* **What the task asks**: Can you print the part of the perf stat mailing-list excerpt between "On Sat, Apr" and "reported by rusage.", inclusive?

* **Document extract**:
((

On Sat, Apr 23, 2022 at 5:16 AM Florian Fischer
<florian.fischer@...q.space> wrote:
>
> On 22.04.2022 16:52, Namhyung Kim wrote:
> > Hello,
> >
> > On Fri, Apr 22, 2022 at 3:05 PM Arnaldo Carvalho de Melo
> > <acme@...nel.org> wrote:
> > >
> > > Em Wed, Apr 20, 2022 at 12:23:51PM +0200, Florian Fischer escreveu:
> > > > This patch series adds new internal events to perf stat exposing the times spend
> > > > in user and kernel mode in nanoseconds reported by rusage.
> > > >
> > > > During some benchmarking using perf it bothered me that I could not easily
> > > > retrieve those times from perf stat when using the machine readable output.
> > > >
> > > > But perf definitely knows about those values because in the human readable output
> > > > they are present.
> > > >
> > > > Therefore I exposed the times reported by rusage via the new tool events:
> > > > user_time and system_time.
> > > >
> > > > This allows to retrieved them in machine-readable output:
> > > >
> > > > $ ./perf stat -x, -e duration_time,user_time,system_time,cache-misses -- grep -q -r duration_time tools/perf
> > > > 72134524,ns,duration_time:u,72134524,100.00,,
> > > > 65225000,ns,user_time:u,65225000,100.00,,
> > > > 6865000,ns,ssystem_time:u,6865000,100.00,,

> > Anyway it looks a little bit strange to me if we can get
> > system time in user mode only (the 'u' modifier).
>
> Sorry but I don't really understand what you mean.

))

Collected data

((

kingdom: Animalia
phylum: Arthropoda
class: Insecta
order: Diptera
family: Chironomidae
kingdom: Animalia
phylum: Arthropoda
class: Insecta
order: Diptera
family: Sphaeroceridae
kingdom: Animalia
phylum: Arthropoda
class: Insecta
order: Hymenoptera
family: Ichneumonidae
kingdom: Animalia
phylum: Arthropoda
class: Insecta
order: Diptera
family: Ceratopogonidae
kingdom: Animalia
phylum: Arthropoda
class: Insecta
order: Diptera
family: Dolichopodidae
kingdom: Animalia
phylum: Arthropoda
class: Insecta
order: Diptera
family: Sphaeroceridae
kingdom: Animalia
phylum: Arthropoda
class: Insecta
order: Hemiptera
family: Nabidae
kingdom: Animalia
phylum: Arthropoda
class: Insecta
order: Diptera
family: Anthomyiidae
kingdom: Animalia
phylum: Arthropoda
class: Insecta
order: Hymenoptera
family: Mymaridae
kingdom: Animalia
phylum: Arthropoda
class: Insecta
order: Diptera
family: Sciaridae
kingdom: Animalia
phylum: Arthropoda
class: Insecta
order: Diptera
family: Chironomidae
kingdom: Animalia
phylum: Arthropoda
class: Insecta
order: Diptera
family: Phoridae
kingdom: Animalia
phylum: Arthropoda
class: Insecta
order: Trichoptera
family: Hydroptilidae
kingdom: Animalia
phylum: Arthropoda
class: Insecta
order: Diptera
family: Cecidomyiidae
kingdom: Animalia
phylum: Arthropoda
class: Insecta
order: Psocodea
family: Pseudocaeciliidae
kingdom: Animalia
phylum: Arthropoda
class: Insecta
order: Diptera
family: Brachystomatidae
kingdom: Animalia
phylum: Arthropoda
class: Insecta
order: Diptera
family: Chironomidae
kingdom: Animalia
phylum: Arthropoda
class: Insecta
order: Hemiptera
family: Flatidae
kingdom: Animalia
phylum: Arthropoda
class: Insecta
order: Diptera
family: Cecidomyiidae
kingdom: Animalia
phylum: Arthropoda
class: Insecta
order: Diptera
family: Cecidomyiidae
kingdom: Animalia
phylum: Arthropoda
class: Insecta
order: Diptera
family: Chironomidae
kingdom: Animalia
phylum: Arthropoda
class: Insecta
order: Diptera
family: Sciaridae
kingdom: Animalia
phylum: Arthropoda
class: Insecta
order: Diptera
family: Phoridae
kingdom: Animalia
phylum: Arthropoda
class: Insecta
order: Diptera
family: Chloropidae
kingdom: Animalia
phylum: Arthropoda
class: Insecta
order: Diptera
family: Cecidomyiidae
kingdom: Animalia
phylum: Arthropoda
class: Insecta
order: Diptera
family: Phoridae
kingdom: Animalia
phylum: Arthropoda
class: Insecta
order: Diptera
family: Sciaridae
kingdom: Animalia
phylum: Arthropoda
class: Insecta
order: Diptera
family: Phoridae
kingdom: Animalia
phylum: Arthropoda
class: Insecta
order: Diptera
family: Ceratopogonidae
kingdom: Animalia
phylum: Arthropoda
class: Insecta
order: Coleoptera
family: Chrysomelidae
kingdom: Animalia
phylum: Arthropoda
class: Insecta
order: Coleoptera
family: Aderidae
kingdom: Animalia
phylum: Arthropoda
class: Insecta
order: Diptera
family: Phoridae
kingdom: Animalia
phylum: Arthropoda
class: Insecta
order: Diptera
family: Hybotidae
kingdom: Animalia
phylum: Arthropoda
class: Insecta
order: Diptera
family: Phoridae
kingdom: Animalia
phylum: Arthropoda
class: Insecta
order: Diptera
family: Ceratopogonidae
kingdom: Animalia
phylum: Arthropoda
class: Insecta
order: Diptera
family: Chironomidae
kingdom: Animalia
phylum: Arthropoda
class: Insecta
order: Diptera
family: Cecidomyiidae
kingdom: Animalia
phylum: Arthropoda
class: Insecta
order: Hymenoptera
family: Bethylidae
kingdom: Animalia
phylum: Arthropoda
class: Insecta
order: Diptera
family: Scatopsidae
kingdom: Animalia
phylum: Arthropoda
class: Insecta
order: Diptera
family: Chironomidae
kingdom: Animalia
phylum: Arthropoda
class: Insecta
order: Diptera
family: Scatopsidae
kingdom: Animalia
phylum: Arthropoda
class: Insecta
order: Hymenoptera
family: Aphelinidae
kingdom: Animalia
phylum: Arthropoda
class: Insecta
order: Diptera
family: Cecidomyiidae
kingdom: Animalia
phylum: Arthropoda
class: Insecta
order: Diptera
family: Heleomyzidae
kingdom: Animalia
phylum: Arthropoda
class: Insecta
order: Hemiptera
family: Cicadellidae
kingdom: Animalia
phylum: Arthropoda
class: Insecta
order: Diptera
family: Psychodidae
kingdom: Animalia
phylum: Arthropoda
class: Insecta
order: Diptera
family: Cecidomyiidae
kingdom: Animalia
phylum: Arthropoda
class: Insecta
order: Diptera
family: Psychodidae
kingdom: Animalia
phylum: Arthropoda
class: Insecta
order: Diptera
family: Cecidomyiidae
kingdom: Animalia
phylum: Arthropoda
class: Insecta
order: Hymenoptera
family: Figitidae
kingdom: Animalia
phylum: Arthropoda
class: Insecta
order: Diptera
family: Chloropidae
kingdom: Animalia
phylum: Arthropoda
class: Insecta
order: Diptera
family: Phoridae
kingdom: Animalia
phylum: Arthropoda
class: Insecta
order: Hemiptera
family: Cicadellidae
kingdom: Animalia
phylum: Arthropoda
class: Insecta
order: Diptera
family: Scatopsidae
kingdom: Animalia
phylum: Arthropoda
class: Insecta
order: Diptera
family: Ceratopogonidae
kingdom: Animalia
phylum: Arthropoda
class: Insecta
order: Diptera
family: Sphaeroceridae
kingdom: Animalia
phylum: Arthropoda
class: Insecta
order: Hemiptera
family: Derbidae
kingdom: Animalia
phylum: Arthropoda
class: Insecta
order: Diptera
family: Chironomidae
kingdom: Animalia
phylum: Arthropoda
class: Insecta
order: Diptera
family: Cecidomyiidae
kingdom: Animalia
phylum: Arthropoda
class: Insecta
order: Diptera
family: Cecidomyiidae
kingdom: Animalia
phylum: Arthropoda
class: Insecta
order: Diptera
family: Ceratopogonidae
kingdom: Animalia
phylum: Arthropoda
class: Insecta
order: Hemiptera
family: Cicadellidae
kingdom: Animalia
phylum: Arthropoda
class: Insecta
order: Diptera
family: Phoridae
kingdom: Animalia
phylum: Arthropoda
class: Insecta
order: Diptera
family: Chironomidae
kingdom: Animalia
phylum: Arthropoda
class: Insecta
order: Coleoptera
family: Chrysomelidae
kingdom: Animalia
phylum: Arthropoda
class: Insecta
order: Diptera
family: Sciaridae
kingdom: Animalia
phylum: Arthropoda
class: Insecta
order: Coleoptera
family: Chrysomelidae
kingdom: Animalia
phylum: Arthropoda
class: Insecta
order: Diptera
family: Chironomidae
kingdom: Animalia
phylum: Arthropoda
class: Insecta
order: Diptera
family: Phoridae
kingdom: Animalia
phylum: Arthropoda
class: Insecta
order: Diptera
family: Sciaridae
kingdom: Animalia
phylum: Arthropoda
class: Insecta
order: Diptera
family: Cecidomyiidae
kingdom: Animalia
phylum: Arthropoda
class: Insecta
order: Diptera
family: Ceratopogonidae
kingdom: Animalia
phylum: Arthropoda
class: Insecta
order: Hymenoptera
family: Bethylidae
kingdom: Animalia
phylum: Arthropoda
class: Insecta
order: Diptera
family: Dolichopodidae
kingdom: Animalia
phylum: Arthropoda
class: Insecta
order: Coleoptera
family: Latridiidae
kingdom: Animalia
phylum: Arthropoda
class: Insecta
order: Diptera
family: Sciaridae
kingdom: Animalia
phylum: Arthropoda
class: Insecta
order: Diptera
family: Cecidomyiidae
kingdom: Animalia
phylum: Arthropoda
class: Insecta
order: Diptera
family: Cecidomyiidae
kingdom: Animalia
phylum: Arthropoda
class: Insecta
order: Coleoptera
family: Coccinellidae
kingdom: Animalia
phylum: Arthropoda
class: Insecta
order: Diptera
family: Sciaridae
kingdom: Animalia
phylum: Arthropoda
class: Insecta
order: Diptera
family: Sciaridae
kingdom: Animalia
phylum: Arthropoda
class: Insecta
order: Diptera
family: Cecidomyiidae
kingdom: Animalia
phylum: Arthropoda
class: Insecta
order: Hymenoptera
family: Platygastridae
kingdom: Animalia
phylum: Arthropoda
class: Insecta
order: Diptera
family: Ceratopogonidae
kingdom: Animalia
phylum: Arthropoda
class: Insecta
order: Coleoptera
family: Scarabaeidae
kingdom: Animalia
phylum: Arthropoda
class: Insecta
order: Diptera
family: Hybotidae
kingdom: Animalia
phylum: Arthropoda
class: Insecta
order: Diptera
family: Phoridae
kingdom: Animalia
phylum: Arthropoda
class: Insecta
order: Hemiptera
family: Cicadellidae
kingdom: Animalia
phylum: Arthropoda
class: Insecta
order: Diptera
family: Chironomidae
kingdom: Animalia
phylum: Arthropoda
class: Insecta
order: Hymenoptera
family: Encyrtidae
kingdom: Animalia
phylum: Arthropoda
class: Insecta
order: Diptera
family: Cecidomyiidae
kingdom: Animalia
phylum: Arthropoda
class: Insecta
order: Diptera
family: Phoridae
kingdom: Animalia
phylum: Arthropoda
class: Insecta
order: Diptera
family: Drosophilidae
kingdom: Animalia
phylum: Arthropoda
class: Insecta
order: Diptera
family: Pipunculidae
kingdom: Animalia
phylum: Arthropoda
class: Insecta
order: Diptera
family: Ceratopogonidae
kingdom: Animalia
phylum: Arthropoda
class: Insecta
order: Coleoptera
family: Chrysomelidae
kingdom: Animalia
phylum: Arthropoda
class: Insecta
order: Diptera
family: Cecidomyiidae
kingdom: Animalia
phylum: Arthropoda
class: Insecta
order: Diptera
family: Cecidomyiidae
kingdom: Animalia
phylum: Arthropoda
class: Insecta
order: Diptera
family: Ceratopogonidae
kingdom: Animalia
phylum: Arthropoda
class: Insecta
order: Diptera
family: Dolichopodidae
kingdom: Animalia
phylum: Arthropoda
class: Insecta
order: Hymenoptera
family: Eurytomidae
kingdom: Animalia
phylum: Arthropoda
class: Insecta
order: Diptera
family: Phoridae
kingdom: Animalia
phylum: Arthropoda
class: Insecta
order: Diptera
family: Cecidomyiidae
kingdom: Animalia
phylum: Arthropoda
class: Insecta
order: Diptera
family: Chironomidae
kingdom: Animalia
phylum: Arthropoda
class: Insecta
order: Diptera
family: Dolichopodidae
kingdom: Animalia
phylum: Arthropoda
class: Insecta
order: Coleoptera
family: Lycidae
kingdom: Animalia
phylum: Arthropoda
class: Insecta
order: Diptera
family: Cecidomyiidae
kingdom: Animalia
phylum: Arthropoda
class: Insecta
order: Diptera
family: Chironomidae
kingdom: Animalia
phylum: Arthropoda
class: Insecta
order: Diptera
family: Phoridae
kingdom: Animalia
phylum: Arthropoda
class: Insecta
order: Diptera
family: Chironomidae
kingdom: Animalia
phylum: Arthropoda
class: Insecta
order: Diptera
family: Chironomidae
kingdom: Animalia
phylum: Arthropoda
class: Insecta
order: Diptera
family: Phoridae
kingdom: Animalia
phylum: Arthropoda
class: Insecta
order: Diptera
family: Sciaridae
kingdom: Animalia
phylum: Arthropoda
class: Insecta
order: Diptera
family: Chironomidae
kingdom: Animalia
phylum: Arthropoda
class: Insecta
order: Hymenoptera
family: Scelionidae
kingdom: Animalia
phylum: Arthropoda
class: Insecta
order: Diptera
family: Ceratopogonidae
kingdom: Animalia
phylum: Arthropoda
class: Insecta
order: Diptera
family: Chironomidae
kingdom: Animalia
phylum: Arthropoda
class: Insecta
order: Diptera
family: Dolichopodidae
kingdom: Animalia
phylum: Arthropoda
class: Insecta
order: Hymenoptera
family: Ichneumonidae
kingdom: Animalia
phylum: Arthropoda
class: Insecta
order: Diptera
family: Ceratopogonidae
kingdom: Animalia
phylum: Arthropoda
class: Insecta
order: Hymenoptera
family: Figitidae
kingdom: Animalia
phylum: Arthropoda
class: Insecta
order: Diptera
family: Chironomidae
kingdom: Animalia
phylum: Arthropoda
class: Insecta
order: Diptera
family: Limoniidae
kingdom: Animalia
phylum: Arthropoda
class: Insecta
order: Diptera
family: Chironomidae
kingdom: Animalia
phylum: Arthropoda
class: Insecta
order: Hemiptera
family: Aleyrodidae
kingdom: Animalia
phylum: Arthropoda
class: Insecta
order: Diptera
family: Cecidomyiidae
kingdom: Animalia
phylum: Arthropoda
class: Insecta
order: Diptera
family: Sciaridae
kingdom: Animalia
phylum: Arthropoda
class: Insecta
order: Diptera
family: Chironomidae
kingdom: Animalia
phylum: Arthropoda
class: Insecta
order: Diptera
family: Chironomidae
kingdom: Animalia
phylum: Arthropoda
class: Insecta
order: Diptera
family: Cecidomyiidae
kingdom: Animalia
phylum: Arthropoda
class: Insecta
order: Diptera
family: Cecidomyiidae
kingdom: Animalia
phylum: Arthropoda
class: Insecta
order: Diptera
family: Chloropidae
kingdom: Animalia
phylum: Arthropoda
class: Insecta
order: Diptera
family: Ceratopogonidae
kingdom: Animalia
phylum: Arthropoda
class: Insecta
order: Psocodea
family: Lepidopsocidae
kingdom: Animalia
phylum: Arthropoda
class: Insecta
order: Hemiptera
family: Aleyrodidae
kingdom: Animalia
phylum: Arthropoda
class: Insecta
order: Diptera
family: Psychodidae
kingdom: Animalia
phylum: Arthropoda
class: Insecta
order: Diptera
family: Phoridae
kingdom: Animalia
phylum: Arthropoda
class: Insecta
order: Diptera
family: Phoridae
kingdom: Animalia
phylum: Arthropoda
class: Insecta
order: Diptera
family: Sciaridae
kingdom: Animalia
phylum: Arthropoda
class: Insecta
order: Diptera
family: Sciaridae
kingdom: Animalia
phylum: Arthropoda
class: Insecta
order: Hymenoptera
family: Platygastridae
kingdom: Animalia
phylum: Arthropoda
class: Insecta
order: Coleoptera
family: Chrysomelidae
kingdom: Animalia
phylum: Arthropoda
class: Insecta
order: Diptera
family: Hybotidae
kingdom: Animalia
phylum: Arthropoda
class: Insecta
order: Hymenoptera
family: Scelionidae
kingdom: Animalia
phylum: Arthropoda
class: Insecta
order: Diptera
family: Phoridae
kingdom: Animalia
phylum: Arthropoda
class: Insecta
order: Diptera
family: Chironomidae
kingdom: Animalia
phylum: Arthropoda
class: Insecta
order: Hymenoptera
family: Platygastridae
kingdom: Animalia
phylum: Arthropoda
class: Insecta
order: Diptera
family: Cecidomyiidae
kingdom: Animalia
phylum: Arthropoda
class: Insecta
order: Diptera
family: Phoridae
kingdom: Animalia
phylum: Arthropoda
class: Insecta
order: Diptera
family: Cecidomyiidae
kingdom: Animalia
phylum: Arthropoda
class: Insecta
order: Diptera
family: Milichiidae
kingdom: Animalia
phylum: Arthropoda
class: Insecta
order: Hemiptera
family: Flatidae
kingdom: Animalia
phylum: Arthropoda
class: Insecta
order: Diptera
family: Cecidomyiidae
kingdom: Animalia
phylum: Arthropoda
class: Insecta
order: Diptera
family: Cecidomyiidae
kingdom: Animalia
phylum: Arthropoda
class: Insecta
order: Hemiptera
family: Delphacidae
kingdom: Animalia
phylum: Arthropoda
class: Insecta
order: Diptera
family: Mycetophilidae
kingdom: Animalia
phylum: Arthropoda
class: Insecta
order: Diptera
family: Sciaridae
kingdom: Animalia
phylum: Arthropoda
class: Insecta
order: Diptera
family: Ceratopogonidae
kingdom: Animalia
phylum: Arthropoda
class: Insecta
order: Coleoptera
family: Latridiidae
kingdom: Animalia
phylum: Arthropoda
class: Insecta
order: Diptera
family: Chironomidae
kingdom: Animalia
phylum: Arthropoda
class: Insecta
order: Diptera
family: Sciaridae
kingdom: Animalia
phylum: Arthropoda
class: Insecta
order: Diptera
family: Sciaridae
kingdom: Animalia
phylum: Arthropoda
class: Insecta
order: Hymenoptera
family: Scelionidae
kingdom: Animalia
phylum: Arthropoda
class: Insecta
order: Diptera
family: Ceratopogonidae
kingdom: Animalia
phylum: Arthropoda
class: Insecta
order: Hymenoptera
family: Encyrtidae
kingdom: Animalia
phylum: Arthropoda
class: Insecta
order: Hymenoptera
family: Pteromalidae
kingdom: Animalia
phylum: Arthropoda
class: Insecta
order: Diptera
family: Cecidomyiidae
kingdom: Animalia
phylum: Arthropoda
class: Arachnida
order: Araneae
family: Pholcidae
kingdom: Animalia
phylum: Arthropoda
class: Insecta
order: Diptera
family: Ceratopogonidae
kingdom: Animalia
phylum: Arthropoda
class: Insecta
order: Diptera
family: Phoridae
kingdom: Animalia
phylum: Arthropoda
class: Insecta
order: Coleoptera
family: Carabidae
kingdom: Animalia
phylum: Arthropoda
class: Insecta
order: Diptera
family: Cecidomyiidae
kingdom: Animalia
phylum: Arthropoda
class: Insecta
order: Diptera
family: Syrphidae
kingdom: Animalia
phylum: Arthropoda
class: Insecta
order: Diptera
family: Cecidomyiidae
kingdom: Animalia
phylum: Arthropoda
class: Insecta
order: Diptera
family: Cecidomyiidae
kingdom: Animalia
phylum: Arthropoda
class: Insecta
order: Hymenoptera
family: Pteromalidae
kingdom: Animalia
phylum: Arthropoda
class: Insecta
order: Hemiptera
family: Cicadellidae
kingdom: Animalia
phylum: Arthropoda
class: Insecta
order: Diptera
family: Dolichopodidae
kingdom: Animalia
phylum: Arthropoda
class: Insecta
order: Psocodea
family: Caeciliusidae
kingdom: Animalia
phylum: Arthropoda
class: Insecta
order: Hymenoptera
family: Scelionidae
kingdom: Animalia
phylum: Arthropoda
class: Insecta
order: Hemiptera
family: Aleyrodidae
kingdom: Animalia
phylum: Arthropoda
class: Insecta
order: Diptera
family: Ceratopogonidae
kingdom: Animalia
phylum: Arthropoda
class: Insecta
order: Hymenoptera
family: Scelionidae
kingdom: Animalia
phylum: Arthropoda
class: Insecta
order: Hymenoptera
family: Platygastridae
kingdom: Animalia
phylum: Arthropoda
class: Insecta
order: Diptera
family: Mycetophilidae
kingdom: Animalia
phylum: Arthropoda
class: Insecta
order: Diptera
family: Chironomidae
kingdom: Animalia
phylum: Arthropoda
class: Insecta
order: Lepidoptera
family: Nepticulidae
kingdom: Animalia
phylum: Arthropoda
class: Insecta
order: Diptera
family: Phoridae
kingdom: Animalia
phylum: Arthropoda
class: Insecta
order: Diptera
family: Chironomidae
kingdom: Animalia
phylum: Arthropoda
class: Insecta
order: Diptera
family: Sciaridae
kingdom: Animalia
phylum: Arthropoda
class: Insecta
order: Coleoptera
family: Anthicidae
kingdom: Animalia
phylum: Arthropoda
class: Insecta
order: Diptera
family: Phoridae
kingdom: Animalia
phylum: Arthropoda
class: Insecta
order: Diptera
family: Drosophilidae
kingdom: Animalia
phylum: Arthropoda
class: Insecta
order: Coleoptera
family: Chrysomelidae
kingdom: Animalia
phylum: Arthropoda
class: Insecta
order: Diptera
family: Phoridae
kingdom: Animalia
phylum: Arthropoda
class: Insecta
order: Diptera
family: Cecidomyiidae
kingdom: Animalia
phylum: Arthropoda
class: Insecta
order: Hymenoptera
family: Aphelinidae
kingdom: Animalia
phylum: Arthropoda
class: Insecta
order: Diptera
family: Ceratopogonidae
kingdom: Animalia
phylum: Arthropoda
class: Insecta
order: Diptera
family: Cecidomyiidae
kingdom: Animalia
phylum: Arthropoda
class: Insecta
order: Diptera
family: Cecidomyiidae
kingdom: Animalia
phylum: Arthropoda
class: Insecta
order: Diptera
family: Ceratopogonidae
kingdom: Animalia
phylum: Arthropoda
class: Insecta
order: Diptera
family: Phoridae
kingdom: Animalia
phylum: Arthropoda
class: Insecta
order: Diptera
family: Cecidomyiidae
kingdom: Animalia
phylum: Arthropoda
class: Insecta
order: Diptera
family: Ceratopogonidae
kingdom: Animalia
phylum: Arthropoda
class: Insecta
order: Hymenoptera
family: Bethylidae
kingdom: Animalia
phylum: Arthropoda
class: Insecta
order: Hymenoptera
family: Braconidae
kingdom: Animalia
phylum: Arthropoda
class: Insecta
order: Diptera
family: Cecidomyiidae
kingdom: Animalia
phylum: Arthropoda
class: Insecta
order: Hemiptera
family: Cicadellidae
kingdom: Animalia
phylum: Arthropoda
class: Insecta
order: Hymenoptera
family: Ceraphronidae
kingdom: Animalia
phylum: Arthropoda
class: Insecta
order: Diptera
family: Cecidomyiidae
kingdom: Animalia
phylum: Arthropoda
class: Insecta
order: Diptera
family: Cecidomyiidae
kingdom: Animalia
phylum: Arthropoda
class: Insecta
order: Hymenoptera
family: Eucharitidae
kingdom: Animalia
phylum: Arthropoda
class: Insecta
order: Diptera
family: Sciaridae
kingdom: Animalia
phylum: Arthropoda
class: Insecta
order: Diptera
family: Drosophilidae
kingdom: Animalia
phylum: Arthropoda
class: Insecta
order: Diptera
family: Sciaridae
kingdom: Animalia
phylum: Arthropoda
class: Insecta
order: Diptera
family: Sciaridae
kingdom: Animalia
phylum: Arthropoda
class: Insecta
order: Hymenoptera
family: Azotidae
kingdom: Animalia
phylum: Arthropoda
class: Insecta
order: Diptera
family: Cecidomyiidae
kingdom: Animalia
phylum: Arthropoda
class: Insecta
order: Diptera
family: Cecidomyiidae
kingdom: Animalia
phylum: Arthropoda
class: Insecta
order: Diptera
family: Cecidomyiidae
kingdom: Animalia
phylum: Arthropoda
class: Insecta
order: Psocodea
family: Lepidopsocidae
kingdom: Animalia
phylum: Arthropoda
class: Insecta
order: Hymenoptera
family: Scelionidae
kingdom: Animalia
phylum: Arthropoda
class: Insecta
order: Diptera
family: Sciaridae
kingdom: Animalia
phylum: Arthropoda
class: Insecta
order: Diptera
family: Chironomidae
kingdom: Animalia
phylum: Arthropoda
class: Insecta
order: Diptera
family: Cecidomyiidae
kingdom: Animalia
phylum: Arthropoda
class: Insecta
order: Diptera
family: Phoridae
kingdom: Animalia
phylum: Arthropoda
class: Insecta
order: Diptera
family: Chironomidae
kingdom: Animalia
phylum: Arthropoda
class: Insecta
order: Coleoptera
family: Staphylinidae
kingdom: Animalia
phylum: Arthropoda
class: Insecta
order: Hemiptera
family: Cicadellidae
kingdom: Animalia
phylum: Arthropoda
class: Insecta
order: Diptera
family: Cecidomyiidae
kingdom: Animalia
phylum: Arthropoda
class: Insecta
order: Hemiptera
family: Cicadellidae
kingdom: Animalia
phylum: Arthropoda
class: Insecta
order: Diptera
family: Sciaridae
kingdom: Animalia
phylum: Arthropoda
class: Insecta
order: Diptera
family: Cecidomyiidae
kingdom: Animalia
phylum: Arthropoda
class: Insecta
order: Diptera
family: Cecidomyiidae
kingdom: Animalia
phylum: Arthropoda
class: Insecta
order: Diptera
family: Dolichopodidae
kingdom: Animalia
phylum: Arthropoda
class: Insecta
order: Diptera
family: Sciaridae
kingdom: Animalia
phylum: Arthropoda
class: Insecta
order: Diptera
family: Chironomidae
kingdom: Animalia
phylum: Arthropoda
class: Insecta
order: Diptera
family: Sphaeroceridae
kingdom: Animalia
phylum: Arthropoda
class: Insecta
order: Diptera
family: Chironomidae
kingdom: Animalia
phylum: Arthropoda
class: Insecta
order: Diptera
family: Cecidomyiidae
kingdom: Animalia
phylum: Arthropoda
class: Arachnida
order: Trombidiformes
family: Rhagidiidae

))

* **The response**:
On Sat, Apr 23, 2022 at 5:16 AM Florian Fischer
<florian.fischer@...q.space> wrote:
>
> On 22.04.2022 16:52, Namhyung Kim wrote:
> > Hello,
> >
> > On Fri, Apr 22, 2022 at 3:05 PM Arnaldo Carvalho de Melo
> > <acme@...nel.org> wrote:
> > >
> > > Em Wed, Apr 20, 2022 at 12:23:51PM +0200, Florian Fischer escreveu:
> > > > This patch series adds new internal events to perf stat exposing the times spend
> > > > in user and kernel mode in nanoseconds reported by rusage.